Services vs Internet vs Earth

Geoarbitration is a word I learned from the 4 hour workweek (Tim Ferriss, go and read it!). Basically the premise is that it doesn't matter where you are on this planet, you will still have everything you need to work with because internet. At least that’s the premise.

This is the world view I have when I visit your website. Sadly though, your website makes assumptions as well: you know where you are, others don’t.

Take Simple for example. It’s a bank that lives on top of other banks. It’s brilliant, I want to use it! I read the sales pitch, then I go to sign up, I enter my info and: oops, it’s only available in the United States. If only that information was disclosed earlier... I then went back to try to find that information. It’s been 10 minutes, I know I’ve found it previously, but I still don’t have the "You need to be a resident of the United States" statement.

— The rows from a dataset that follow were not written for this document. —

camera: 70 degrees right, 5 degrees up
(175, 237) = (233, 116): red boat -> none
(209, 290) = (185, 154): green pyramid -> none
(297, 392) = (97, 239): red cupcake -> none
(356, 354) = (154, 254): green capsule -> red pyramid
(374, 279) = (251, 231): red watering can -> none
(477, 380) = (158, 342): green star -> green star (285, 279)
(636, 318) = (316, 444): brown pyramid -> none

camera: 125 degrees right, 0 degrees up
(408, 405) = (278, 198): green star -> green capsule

I gave them my email address, I was promised an invite soon (that I know I won’t be able to use). It’s not even in their Terms of Use (I searched for "United States", all the 8 occurrences are about either governing law or foreign activity on your account).

Found it though: FAQ, 5th answer.

Here’s my question though: why not make this bleedingly obvious? Are you making such restrictions obvious?

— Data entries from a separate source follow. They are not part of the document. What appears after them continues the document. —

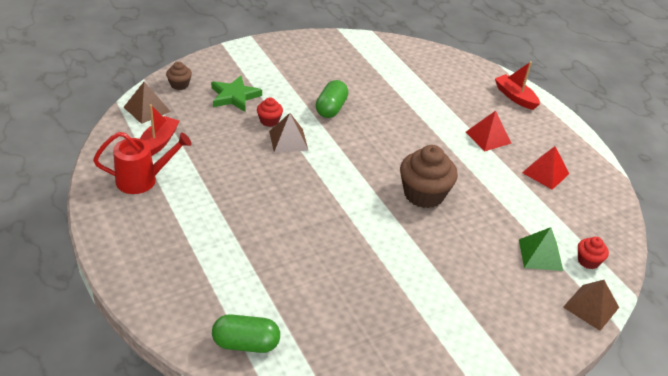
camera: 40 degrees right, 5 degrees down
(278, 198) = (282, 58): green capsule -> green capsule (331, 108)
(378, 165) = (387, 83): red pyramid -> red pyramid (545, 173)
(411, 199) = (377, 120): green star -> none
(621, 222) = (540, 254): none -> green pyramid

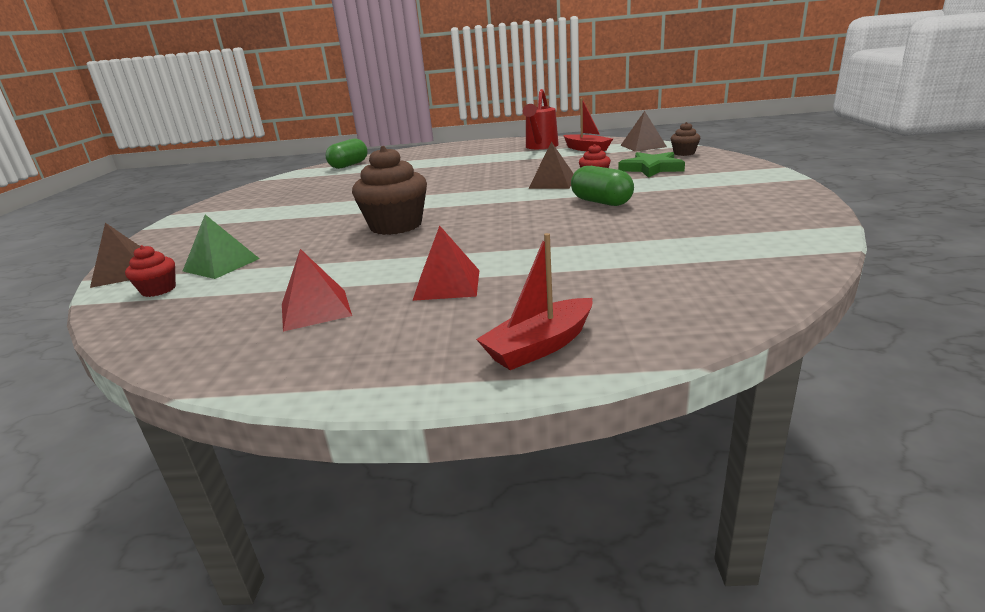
camera: 125 degrees right, 15 degrees down
(515, 97) = (540, 346): red boat -> red boat turned 150 degrees clockwise

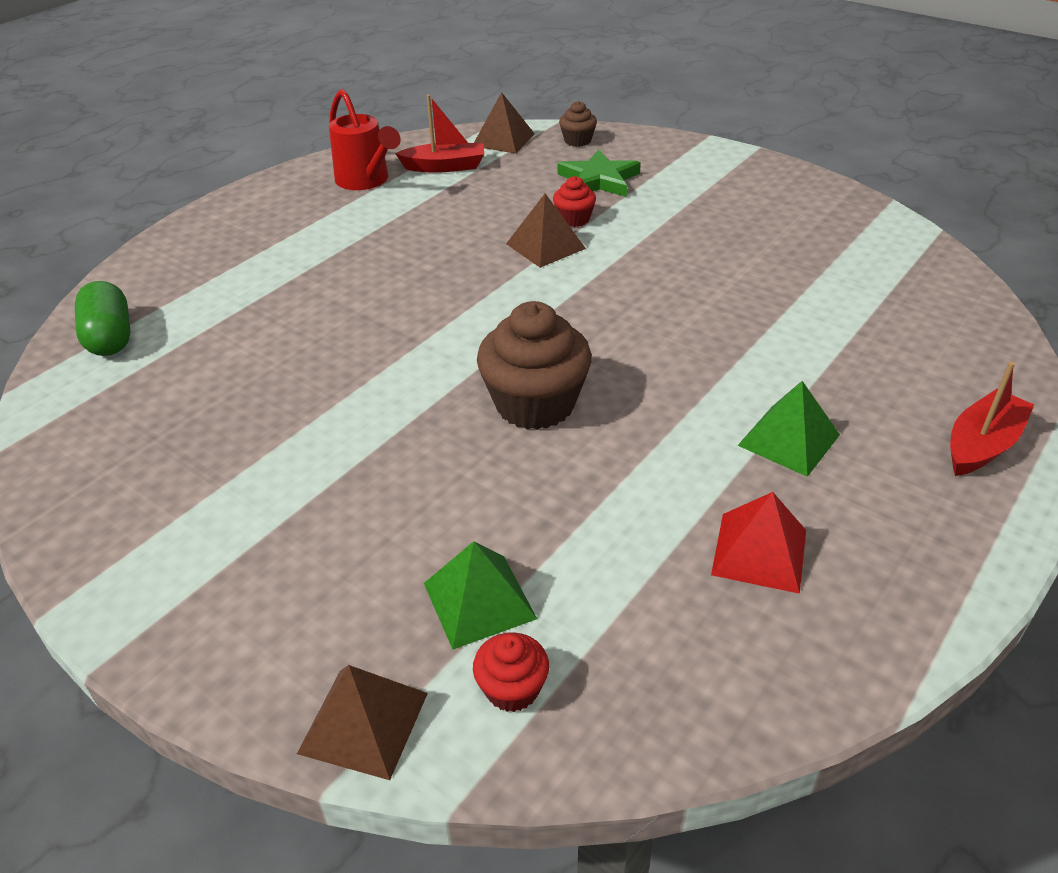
camera: 55 degrees left, 15 degrees up
(447, 284) = (789, 440): red pyramid -> green pyramid
(540, 346) = (981, 445): red boat -> red boat turned 135 degrees counterclockwise
(601, 202) = (665, 256): green capsule -> none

Something similar happened very recently with T-mobile USA offering free texts. This is their exact wording as of publication date:

Automatic coverage in 120+ countries and destinations. Only at T-Mobile.

Unlimited international data coverage and texting are included with a qualifying Simple Choice Plan at no extra charge. It’s just 20 cents per minute for calls to mobile devices and landlines. t-mobile.com

What they forgot to add to this is: “... to US numbers.” I mean it is sort of in the small text: “Calls over Wi-Fi are $.20/min (no charge for Wi-Fi calls to U.S.).”, but why is this in the footnotes? This is pretty damn important!

tldr;

Please do not put important bits into the footnotes, make them obvious. Yes, everyone should read all the EULA and whatnot, but you know it doesn’t happen. Put the important bits in our faces!